Abstract:
Monoclonal antibodies (mAbs) are often engineered at the sequence level for improved clinical performance yet are rarely evaluated prior to candidate selection for their \"developability\" characteristics, namely expression, which can necessitate additional resource investments to improve the manufacturing processes for problematic mAbs. A strong relationship between primary sequence and expression has emerged, with slight differences in amino acid sequence resulting in titers differing by up to an order of magnitude. Previous work on these \"difficult-to-express\" (DTE) mAbs has shown that these phenotypes are driven by post-translational bottlenecks in antibody folding, assembly, and secretion processes. However, it has been difficult to translate these findings across cell lines and products. This work presents a systematic approach to study the impact of sequence variation on mAb expression at a larger scale and under more industrially relevant conditions.
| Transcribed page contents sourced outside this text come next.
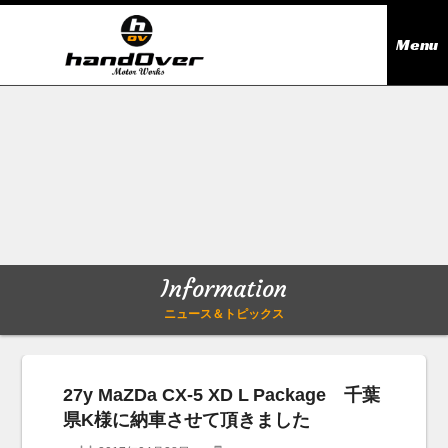
Menu
ニュース＆トピックス
Information
在庫情報
Stock list
ギャラリー
Gallery
Information
無料買取査定
Trade in
ニュース＆トピックス
会社概要
Company outline
27y MaZDa CX-5 XD L Package 千葉
県K様に納車させて頂きました
アクセス
Access map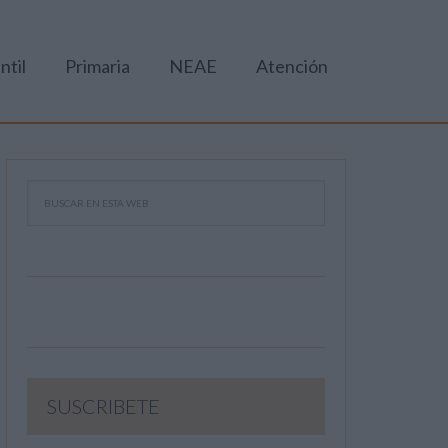
ntil
Primaria
NEAE
Atención
SUSCRIBETE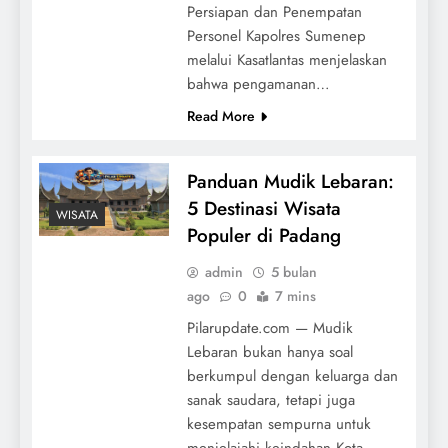
Persiapan dan Penempatan
Personel Kapolres Sumenep
melalui Kasatlantas menjelaskan
bahwa pengamanan…
Read More
Panduan Mudik Lebaran:
5 Destinasi Wisata
WISATA
Populer di Padang
admin
5 bulan
ago
0
7 mins
Pilarupdate.com — Mudik
Lebaran bukan hanya soal
berkumpul dengan keluarga dan
sanak saudara, tetapi juga
kesempatan sempurna untuk
menjelajahi keindahan Kota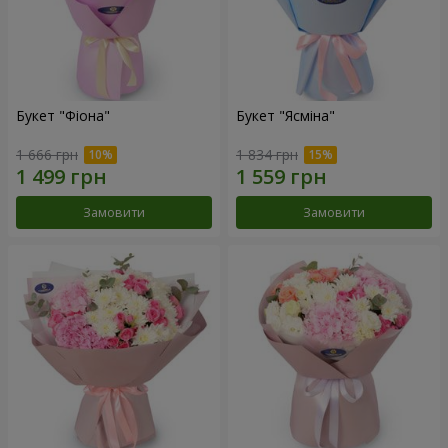
Букет "Фіона"
Букет "Ясміна"
1 666 грн
1 834 грн
Замовити
Замовити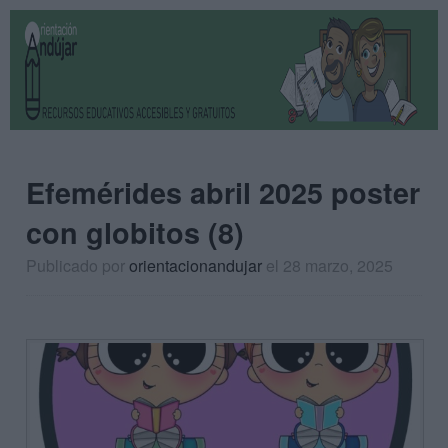
Efemérides abril 2025 poster
con globitos (8)
Publicado por
orientacionandujar
el 28 marzo, 2025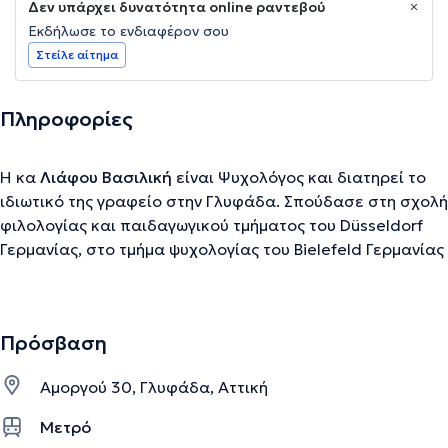
Δεν υπάρχει δυνατότητα online ραντεβού
Εκδήλωσε το ενδιαφέρον σου
Στείλε αίτημα
Πληροφορίες
Η κα
Λιάφου Βασιλική
είναι Ψυχολόγος και διατηρεί το
ιδιωτικό της γραφείο στην Γλυφάδα. Σπούδασε στη σχολή
φιλολογίας και παιδαγωγικού τμήματος του Düsseldorf
Γερμανίας, στο τμήμα ψυχολογίας του Bielefeld Γερμανίας
και πήρε δίπλωμα ψυχολόγου στο Wuppertal Γερμανίας
και ειδικότητα ψυχοθεραπευτή στην Κολωνία Γερμανίας.
Στο γραφείο μας σας δίνεται η δυνατότητα να
Πρόσβαση
διερευνήσετε σε βάθος κομμάτια του εαυτού σας, σε
ατομική ή ομαδική ψυχοθεραπεία. Συμβουλευτική
Αμοργού 30, Γλυφάδα, Αττική
σχέσεων, Θεραπεία Ζεύγους, Συμβουλευτική γονέων.
web
site: https://psychologos-4you.gr/
Μετρό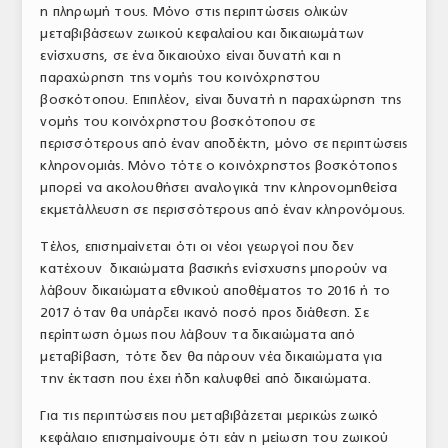
η πληρωμή τους. Μόνο στις περιπτώσεις ολικών
μεταβιβάσεων ζωικού κεφαλαίου και δικαιωμάτων
ενίσχυσης, σε ένα δικαιούχο είναι δυνατή και η
παραχώρηση της νομής του κοινόχρηστου
βοσκότοπου. Επιπλέον, είναι δυνατή η παραχώρηση της
νομής του κοινόχρηστου βοσκότοπου σε
περισσότερους από έναν αποδέκτη, μόνο σε περιπτώσεις
κληρονομιάς. Μόνο τότε ο κοινόχρηστος βοσκότοπος
μπορεί να ακολουθήσει αναλογικά την κληρονομηθείσα
εκμετάλλευση σε περισσότερους από έναν κληρονόμους.
Τέλος, επισημαίνεται ότι οι νέοι γεωργοί που δεν
κατέχουν δικαιώματα βασικής ενίσχυσης μπορούν να
λάβουν δικαιώματα εθνικού αποθέματος το 2016 ή το
2017 όταν θα υπάρξει ικανό ποσό προς διάθεση. Σε
περίπτωση όμως που λάβουν τα δικαιώματα από
μεταβίβαση, τότε δεν θα πάρουν νέα δικαιώματα για
την έκταση που έχει ήδη καλυφθεί από δικαιώματα.
Για τις περιπτώσεις που μεταβιβάζεται μερικώς ζωικό
κεφάλαιο επισημαίνουμε ότι εάν η μείωση του ζωικού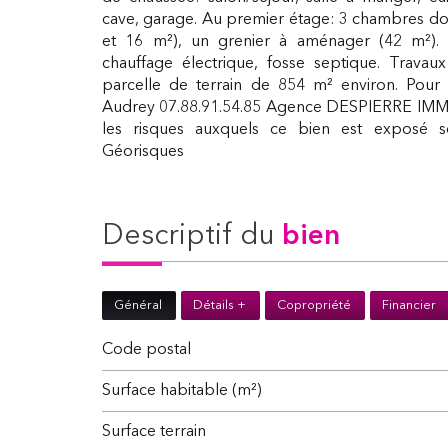
cave, garage. Au premier étage: 3 chambres don
et 16 m²), un grenier à aménager (42 m²). S
chauffage électrique, fosse septique. Travau
parcelle de terrain de 854 m² environ. Pour le
Audrey 07.88.91.54.85 Agence DESPIERRE IMMO
les risques auxquels ce bien est exposé so
Géorisques
descriptif du
bien
Général
Détails +
Copropriété
Financier
Code postal
Surface habitable (m²)
surface terrain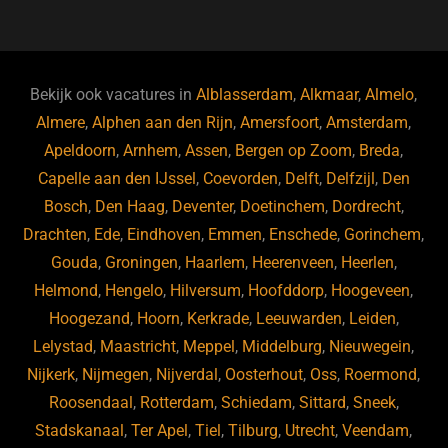
a
u
n
e
c
e
k
e
e
s
e
d
b
ky
dI
Bekijk ook vacatures in
Alblasserdam
,
Alkmaar
,
Almelo
,
o
n
Almere
,
Alphen aan den Rijn
,
Amersfoort
,
Amsterdam
,
Apeldoorn
,
Arnhem
,
Assen
,
Bergen op Zoom
,
Breda
,
o
Capelle aan den IJssel
,
Coevorden
,
Delft
,
Delfzijl
,
Den
k
Bosch
,
Den Haag
,
Deventer
,
Doetinchem
,
Dordrecht
,
Drachten
,
Ede
,
Eindhoven
,
Emmen
,
Enschede
,
Gorinchem
,
Gouda
,
Groningen
,
Haarlem
,
Heerenveen
,
Heerlen
,
Helmond
,
Hengelo
,
Hilversum
,
Hoofddorp
,
Hoogeveen
,
Hoogezand
,
Hoorn
,
Kerkrade
,
Leeuwarden
,
Leiden
,
Lelystad
,
Maastricht
,
Meppel
,
Middelburg
,
Nieuwegein
,
Nijkerk
,
Nijmegen
,
Nijverdal
,
Oosterhout
,
Oss
,
Roermond
,
Roosendaal
,
Rotterdam
,
Schiedam
,
Sittard
,
Sneek
,
Stadskanaal
,
Ter Apel
,
Tiel
,
Tilburg
,
Utrecht
,
Veendam
,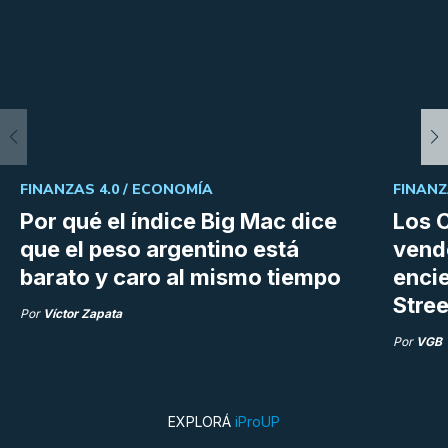
FINANZAS 4.0 /
ECONOMÍA
FINANZ
Por qué el índice Big Mac dice
Los C
que el peso argentino está
vend
barato y caro al mismo tiempo
enci
Stree
Por
Víctor Zapata
Por
VGB
EXPLORÁ
iProUP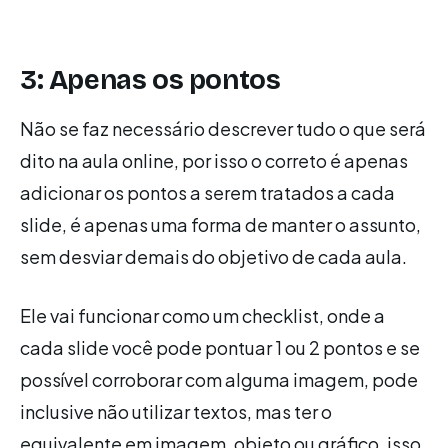
3: Apenas os pontos
Não se faz necessário descrever tudo o que será
dito na aula online, por isso o correto é apenas
adicionar os pontos a serem tratados a cada
slide, é apenas uma forma de manter o assunto,
sem desviar demais do objetivo de cada aula.
Ele vai funcionar como um checklist, onde a
cada slide você pode pontuar 1 ou 2 pontos e se
possível corroborar com alguma imagem, pode
inclusive não utilizar textos, mas ter o
equivalente em imagem, objeto ou gráfico, isso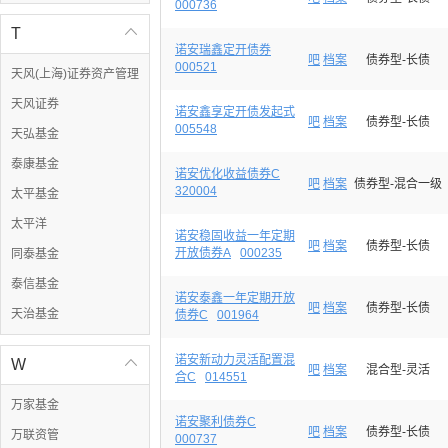
000736
T

诺安瑞鑫定开债券
吧
档案
债券型-长债
000521
天风(上海)证券资产管理
天风证券
诺安鑫享定开债发起式
吧
档案
债券型-长债
005548
天弘基金
泰康基金
诺安优化收益债券C
吧
档案
债券型-混合一级
320004
太平基金
太平洋
诺安稳固收益一年定期
吧
档案
债券型-长债
开放债券A
000235
同泰基金
泰信基金
诺安泰鑫一年定期开放
吧
档案
债券型-长债
天治基金
债券C
001964
诺安新动力灵活配置混
W

吧
档案
混合型-灵活
合C
014551
万家基金
诺安聚利债券C
吧
档案
债券型-长债
万联资管
000737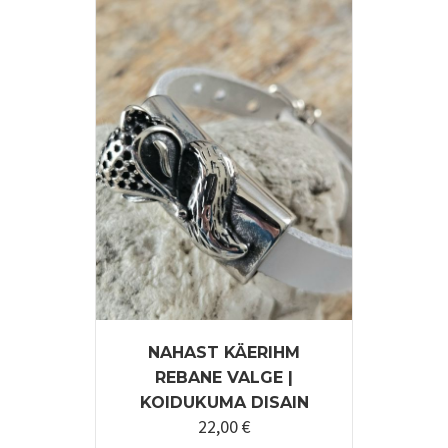
NAHAST KÄERIHM
REBANE VALGE |
KOIDUKUMA DISAIN
22,00
€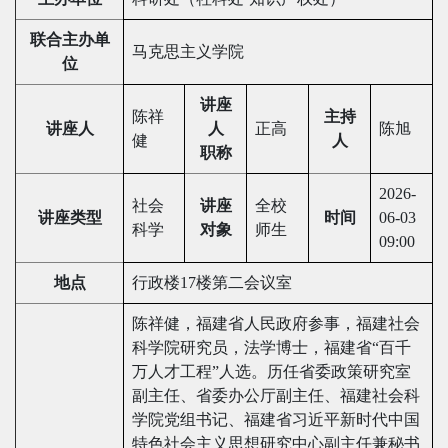
联合主办单
马克思主义学院
位
讲座
陈祥
主持
讲座人
人
正高
陈旭
健
人
职称
2026-
社会
讲座
全校
讲座类型
时间
06-03
科学
对象
师生
09:00
地点
行政楼17楼第二会议室
陈祥健，福建省人民政府参事，福建社会
科学院研究员，法学博士，福建省“百千
万人才工程”人选。历任省委政策研究室
副主任、省委办公厅副主任、福建社会科
学院党组书记、福建省习近平新时代中国
特色社会主义思想研究中心副主任兼秘书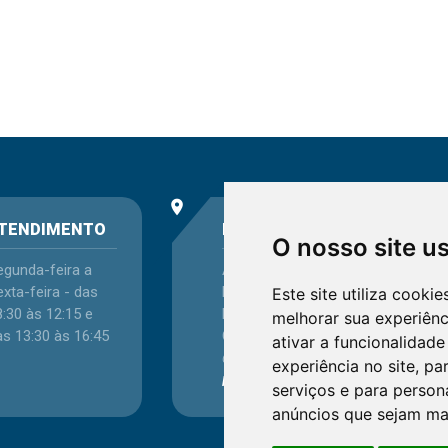
place
phone
TENDIMENTO
ENDEREÇO
O nosso site u
egunda-feira a
Avenida Itaqui, 45,
xta-feira - das
Bairro Petrópolis,
Este site utiliza cooki
:30 às 12:15 e
Porto Alegre - RS -
melhorar sua experiên
as 13:30 às 16:45
CEP 90460-140
ativar a funcionalidade
Confira as demais
experiência no site
,
par
localizações
no Estado
serviços e para person
anúncios que sejam ma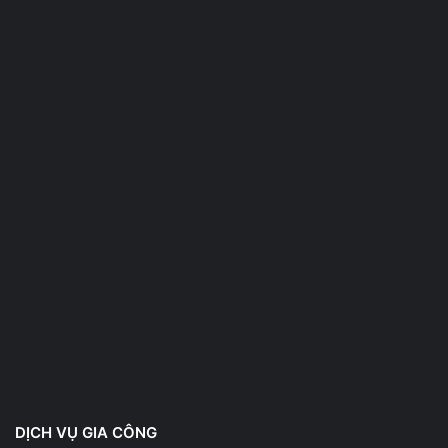
DỊCH VỤ GIA CÔNG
The analysis found 91 mutations that decreased transient expression of an IgG1κ in Chinese hamster ovary (CHO) cells and revealed that mutations at inaccessible residues, especially those leading to decreases in residue hydrophobicity, are not favorable for high expression. This workflow can be used to better understand sequence determinants of mAb expression to improve candidate selection procedures and reduce process development timelines.
摘要:
单克隆抗体(mAb)通常在序列水平上进行工程改造,以改善临床性能,但在候选选择之前很少对其“发育性”特征进行评估。即表达式,这可能需要额外的资源投资来改善有问题的单克隆抗体的制造工艺。一级序列和表达之间的强烈关系已经出现,氨基酸序列略有差异,导致滴度相差高达一个数量级。先前对这些“难以表达”(DTE)mAb的研究表明,这些表型是由抗体折叠的翻译后瓶颈驱动的,装配,和分泌过程。然而,很难在细胞系和产品中翻译这些发现。这项工作提出了一种系统的方法,可以在更大规模和更工业相关的条件下研究序列变异对mAb表达的影响。分析发现91个突变降低了中国仓鼠卵巢(CHO)细胞中IgG1κ的瞬时表达,并揭示了无法进入的残基的突变,尤其是那些导致残留物疏水性降低的物质,不利于高表达。该工作流程可用于更好地理解mAb表达的序列决定因素,以改善候选选择程序并减少过程开发时间。